◆ **DOCUMENT SECTION**

──────

Saturday, December 4, 2021

Seek First

 Seek First

25 “Therefore I tell you, do not worry about your life, what you will eat or drink; or about your body, what you will wear. Is not life more than food, and the body more than clothes? 26 Look at the birds of the air; they do not sow or reap or store away in barns, and yet your heavenly Father feeds them. Are you not much more valuable than they? 27 Can any one of you by worrying add a single hour to your life[a]?

28 “And why do you worry about clothes? See how the flowers of the field grow. They do not labor or spin. 29 Yet I tell you that not even Solomon in all his splendor was dressed like one of these. 30 If that is how God clothes the grass of the field, which is here today and tomorrow is thrown into the fire, will he not much more clothe you—you of little faith? 31 So do not worry, saying, ‘What shall we eat?’ or ‘What shall we drink?’ or ‘What shall we wear?’ 32 For the pagans run after all these things, and your heavenly Father knows that you need them. 33 But seek first his kingdom and his righteousness, and all these things will be given to you as well. 34 Therefore do not worry about tomorrow, for tomorrow will worry about itself. Each day has enough trouble of its own.

──────

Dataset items

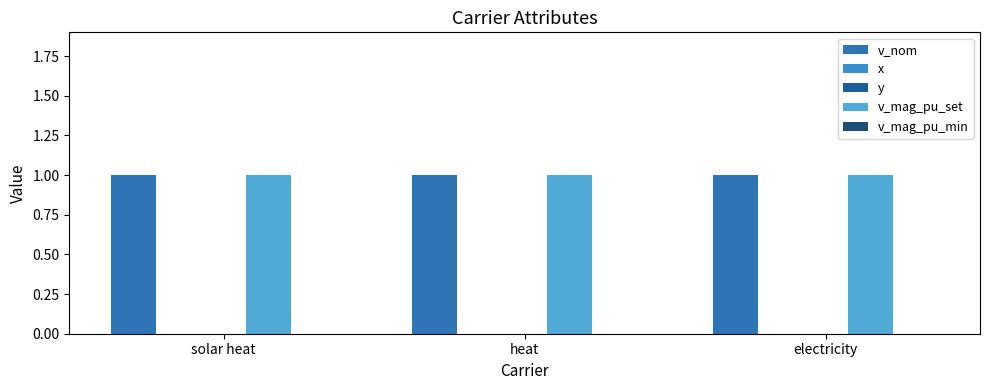

Reading left to right, what are all the values shown in this chart?

v_nom: solar heat=1	heat=1	electricity=1
x: solar heat=0	heat=0	electricity=0
y: solar heat=0	heat=0	electricity=0
v_mag_pu_set: solar heat=1	heat=1	electricity=1
v_mag_pu_min: solar heat=0	heat=0	electricity=0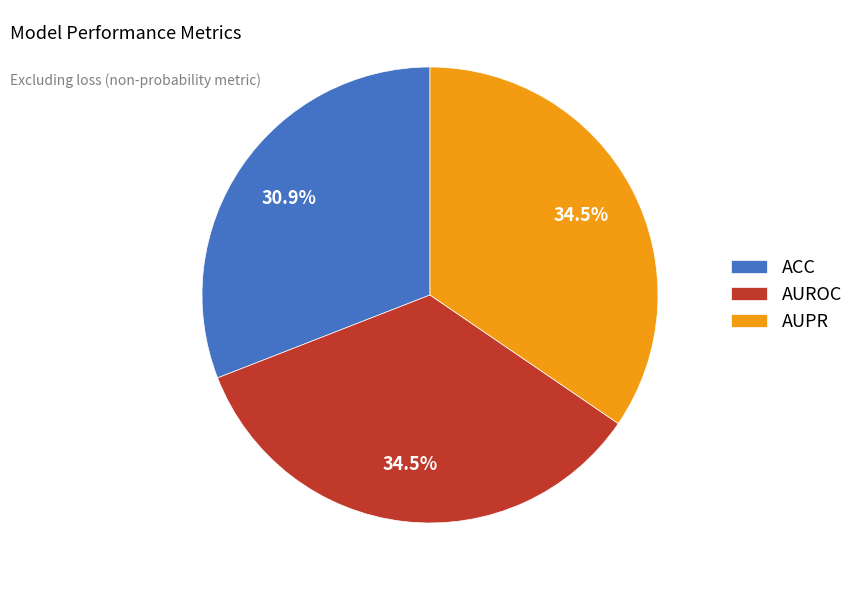

The AUPR slice represents 43% of the pie. True or false?

False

──────

◆ **EXERCISE PROMPT**
Go on with the passage about worry, starting right after its final sentence. This material stands apart from the passage about worry and has no connection to it.

◆ **RESPONSE TO THIS EXERCISE**
I’ve had a few scares in my lifetime of various different types – some life-threatening, all life-changing.  Every time, I vow to make myself better for my family and God.  I plan to get myself on track and meet goals that I’ve set for myself that I’ve never been able to completely reach.  However, for a while, I wasn’t even close to a path of attaining them.  While going through difficulties in life, often finances are a part of them. I became obsessed with finding ways to make more money to save for my kids’ future and give me a more comfortable life.  I told myself that I would tithe more and donate to charity.  I told myself all sorts of things to justify my focus.  I made a two-year plan to get myself back on track, lose weight, dedicate more time to God, learn various subjects and save money to put down on a house.  I wrote it out excitedly.  Then, I promptly closed the note I was writing on google keep and didn’t look at it again. I continued to lay on my couch and do nothing. 

I had another scare that could make my whole plan for my life moot.  Not only that, but it changed my perspective.  What if I only have a little while to live?  My plans for my life would be different. All of the money and comfort I sought, all of the knowledge I wanted, none of it would matter.  While putting the focus on those things and dreaming of a better future, I neglected the present.  I neglected the fact that service to God happens now, not in the future.  I picked up my bible, as I sometimes do when I’m distressed, and I read 1 Timothy 1:12-16 in the NIV.

“12 I thank Christ Jesus our lord, who has given me strength, that he considered me trustworthy, appointing me to his service.  13 Even though I was once a blasphemer and a prosecutor and a violent man, I was shown mercy because I acted in ignorance and unbelief.  The grace of our Lord was poured out on me abundantly, along with the faith and love that are in Christ Jesus.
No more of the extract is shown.